The sweaty sweater

Kathryn Crawford SaxerCareer Management

I was putting on makeup in my office, getting ready to go on TV, when I noticed sweat stains on my summer sweater.

“Uh oh,” I thought to myself.

I had less than an hour before showtime, and a decision to make: I could freak out and scramble to buy a new shirt, or I could decide not to worry about it.

I decided not to worry.

In that moment, I was leaning heavily on Carol Dweck’s book, “Mindset, The New Psychology of Success,” one of my favorite books that informs my coaching, my parenting and my self-care.

Dr. Dweck, a psychology professor at Stanford, identified two core belief systems that shape our motivation and achievement. She found that people with a “fixed mindset” believe their abilities are set in stone and predetermined at birth. People with a “growth mindset” believe they can develop their abilities through effort and perseverance — that intelligence and talent is just the starting point.

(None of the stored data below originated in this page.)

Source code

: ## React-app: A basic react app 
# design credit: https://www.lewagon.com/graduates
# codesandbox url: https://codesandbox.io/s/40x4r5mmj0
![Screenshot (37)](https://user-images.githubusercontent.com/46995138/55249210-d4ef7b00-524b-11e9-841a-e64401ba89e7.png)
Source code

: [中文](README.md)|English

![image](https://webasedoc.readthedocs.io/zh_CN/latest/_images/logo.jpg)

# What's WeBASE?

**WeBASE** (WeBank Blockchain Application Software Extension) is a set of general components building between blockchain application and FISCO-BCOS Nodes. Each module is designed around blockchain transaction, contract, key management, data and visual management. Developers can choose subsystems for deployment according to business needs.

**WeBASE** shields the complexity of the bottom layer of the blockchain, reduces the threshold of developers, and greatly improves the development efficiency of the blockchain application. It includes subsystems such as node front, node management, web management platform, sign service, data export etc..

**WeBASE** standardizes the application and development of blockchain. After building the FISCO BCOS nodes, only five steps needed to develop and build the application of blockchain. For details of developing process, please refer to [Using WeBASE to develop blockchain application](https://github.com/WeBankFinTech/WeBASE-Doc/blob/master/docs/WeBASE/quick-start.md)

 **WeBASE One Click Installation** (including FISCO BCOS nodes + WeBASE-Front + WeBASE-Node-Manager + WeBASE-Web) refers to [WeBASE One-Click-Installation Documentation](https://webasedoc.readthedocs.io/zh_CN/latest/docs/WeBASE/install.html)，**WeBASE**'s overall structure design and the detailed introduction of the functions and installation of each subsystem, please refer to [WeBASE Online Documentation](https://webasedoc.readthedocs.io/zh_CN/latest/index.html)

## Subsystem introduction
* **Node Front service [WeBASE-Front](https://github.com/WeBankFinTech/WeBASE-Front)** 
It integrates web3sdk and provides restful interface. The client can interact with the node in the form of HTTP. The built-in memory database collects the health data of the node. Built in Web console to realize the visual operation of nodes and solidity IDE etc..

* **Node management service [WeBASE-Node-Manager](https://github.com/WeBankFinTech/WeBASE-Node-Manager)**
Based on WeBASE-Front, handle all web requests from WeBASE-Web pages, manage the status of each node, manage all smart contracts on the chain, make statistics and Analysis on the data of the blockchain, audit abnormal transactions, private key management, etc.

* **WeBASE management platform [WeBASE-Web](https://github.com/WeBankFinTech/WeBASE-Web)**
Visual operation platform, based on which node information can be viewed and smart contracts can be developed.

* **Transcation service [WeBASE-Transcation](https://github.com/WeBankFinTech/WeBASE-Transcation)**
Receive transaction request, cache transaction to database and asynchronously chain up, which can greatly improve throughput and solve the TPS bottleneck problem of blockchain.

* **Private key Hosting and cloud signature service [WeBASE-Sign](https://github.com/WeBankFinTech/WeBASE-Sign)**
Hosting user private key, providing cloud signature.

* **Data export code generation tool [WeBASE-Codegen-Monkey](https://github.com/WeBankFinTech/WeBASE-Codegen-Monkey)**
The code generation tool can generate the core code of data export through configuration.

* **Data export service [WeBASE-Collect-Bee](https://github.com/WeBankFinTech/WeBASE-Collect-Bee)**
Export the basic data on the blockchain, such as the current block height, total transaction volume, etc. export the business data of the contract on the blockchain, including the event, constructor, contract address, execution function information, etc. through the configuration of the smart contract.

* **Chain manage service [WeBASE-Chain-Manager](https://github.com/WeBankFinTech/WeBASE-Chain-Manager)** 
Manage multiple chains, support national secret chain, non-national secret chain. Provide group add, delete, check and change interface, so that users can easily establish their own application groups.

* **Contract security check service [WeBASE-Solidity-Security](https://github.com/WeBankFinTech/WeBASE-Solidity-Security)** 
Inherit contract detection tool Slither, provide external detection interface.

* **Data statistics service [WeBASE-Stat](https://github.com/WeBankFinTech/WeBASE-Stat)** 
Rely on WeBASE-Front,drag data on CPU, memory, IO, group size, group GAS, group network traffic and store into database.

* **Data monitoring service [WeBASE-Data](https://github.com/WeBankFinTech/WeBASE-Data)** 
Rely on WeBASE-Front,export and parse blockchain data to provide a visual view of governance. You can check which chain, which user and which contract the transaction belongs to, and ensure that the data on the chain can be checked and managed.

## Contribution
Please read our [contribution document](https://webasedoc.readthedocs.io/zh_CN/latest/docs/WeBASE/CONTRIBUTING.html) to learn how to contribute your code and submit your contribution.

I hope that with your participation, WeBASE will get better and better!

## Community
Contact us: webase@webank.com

I coach my clients to develop a growth mindset in themselves and their employees: to learn from mistakes, to welcome feedback. I ask clients when they tell me about a failure: “We get to make mistakes — that’s how we learn and grow. What are you learning from this one?”

Back to the sweaty sweater.

In the past, I would have felt shame; a sweaty sweater is visible and damning evidence that I am not effortlessly perfect (classic fixed mindset). I would have spent the moments before my interview desperately shopping for a new shirt. I would have arrived at the TV studio late, stressed and unhappy.

But as I looked in the mirror at those half circles of sweat, I caught myself in that “uh-oh” moment and thought about what I was learning:

Next time, don’t walk to work on a hot day in clothes that you’re planning to wear on TV.

I draped my sweater over a plant in my office to (maybe, hopefully) dry out, relaxed in my armchair and spent the last minutes before leaving for the TV studio quietly going over my talking points. “The kids will like this story,” I thought to myself. (My children love it when I embarrass myself.)

In that moment, I chose growth mindset.

“This is the mindset that allows people to thrive during some of the most challenging times in their lives,” Dr. Dweck writes, although she may have had greater adversity than a sweaty sweater in mind. “Even in the growth mindset, failure can be a painful experience. But it doesn’t define you. It’s a problem to be faced, dealt with and learned from.”

And I arrived at the TV studio calm and punctual, if slightly damp.